Evelyn Waugh, the 20th century English Novelist, Biographer, and Journalist gave us these precise words of wisdom that nobody can refute. But, the big question is where do we see any sense in this quote.
For the layman, it might be a simple fact of life. For the discerning, however, there is ample amount of caution regarding the direction our life has taken. These words also tell us to be watchful of the future by learning from others’ mistakes as none of us will live long enough to commit them all ourselves.
Paying attention to this small sliver of intelligence can help us determine the gap between our current state and the desired level of success (from now to then.) The next best advantage lies in our thoughts that shall help us chart the course to the goal (from here to there.) For those determined enough, these words will offer the justification for the chosen path (why,) and the process to address oncoming challenges (how.)
“I keep six honest serving men: They taught me all I knew: Their names are What and Why and When and How and Where and Who.” – J. Rudyard Kipling, the late 19th and early 20th Century, English journalist, short-story writer, poet, and novelist explained the significance of the 5W’s in our lives so eloquently. Coupled with the process to initiate action in his “how’ we can solve almost any problem and face any challenge. Anyone desirous of success in life must learn to practice the above 5 W analytical skills, before taking a major decision (the ‘how.’)
“To listen well is as powerful a means of communication and influence as to talk well.” -John Marshall, one of the longest-serving, former Chief Justices of the Supreme Court of the United States gave us this valuable lesson in effective communication. How can anyone become successful without this essential skill? Justice Marshall tells us to stop talking and starting to listen.
Although we all know the significance of the fantastic magnetic capability of empathy, the power to attentively listen to the speaker yet, we often forget it and resort to interrupting the speaker. Such an act sends out an unmistakable message of disrespect thereby alienating us from the speaker as well as any or all others not interested in our reasoning.
Let us take a practical approach and analyze how keeping silent can help us advance towards our future goals. First of all, we express our open-mindedness by giving the other person a chance to share his/her opinion without interruption.
To take this message of active listening a bit further, let us pay attention to the following quote from Jean de la Bruyère, the 17th Century French satirical philosopher, and moralist: “It is a great misfortune not to possess sufficient wit to speak well, nor sufficient judgment to keep silent.”
Although born more than a hundred years apart, both of the above-quoted individuals found consistent value in the power of listening skills.
Let us take a practical approach and analyze how keeping silent can help us advance towards our future goals. First of all, we express our open-mindedness by giving the other person a chance to share his/her opinion without interruption. At the same time, our attention to the speaker’s message can, and it almost always does, give us a few valuable pointers, both for and against our position that we are going to suggest.
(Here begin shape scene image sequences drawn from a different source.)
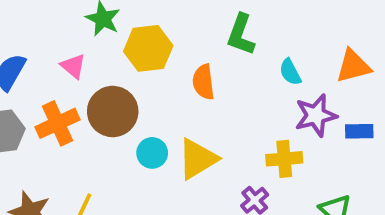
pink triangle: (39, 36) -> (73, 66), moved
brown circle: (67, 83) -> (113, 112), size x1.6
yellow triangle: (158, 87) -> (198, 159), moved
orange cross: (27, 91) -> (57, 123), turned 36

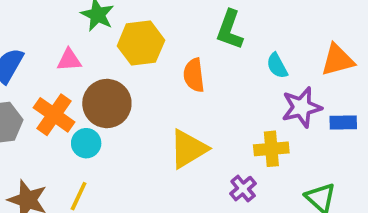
pink triangle: (73, 66) -> (69, 60), turned -44
orange cross: (57, 123) -> (54, 115), turned -30
cyan circle: (152, 153) -> (86, 143), moved

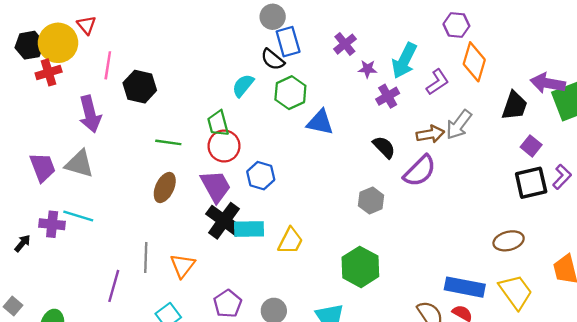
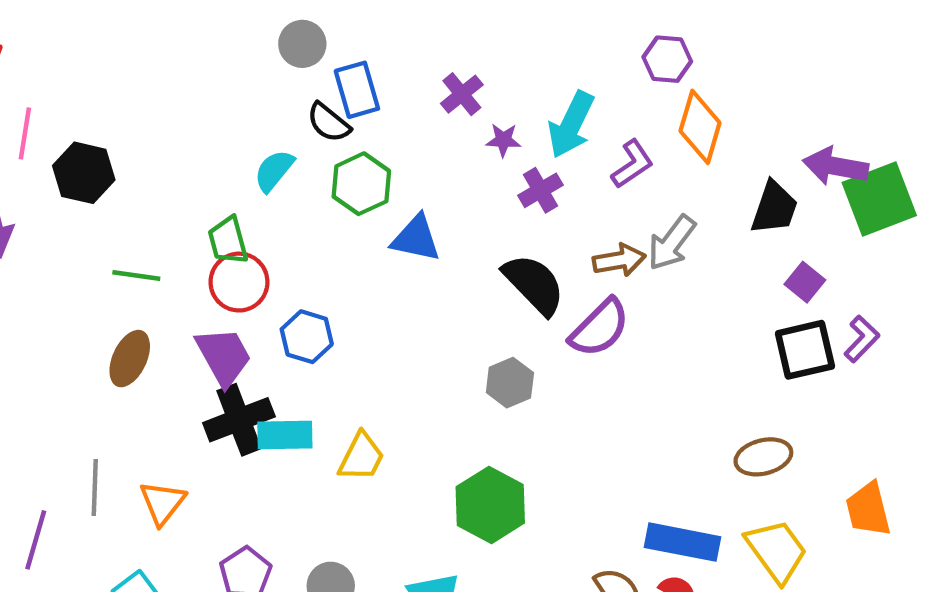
gray circle: (273, 17) -> (302, 44), moved
black semicircle: (384, 147) -> (534, 284), size x1.5
black cross: (224, 221) -> (239, 420), turned 33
Gleaning the above relevant points from the other person’s message makes our submission all the more powerful as we can add more in-depth analysis. Our message will be direct and consistent rather than a shot in the dark. We can thus add to our information database and fine-tune our strategy as a result.
One of the most unfortunate examples of lack of this skill is found in our governments the world over. If you have ever watched a live session of the U.S. Congress or the Parliament in any other country, chaos created by the Opposition benches almost always creates the environment of a mad-house. No wonder, there is not much public welfare coming out of these wasteful practices. Why, because there is an utter lack of discussion forced by the abundance of arguments.
Thankfully, we as individuals, are not bound by any party guidelines that we must tow to retain our highly coveted seat in the government. As individuals, we are obliged to look after our own as well as our family’s concerns first and foremost. In business meetings, it is the organization we respect that must be our priority.
Once you have mastered the skill we call empathy, you have already half-won any battle because now you are empowered to see your opposite party at eye level. Your keenness to let the other person speak shall help you take notes of points of his/her highest consideration and thus give you sufficient leeway to negotiate from a position of authority*. Since it is an essential component of artful negotiations, I would much love to cover the same in greater detail in a future post.
“People are always blaming their circumstances for what they are. I don’t believe in circumstances. The people who get on in this world are the people who get up and look for the circumstances they want, and if they can’t find them, make them.” –George Bernard Shaw unravels the secret to success in no-holds-barred fashion by calling out all complainers to take the initiative and create their niche rather than make noise about what isn’t. His explanation of the final step, the “how” gives us the guaranteed recipe for progress in pursuit of success.
I remember an age-old French proverb that translates thus, “The first half of life is spent in longing for the second – the second half in regretting the first.” Will it not make more sense to save and properly use what we have rather than regretting later, once we are past the mark of ‘no return?’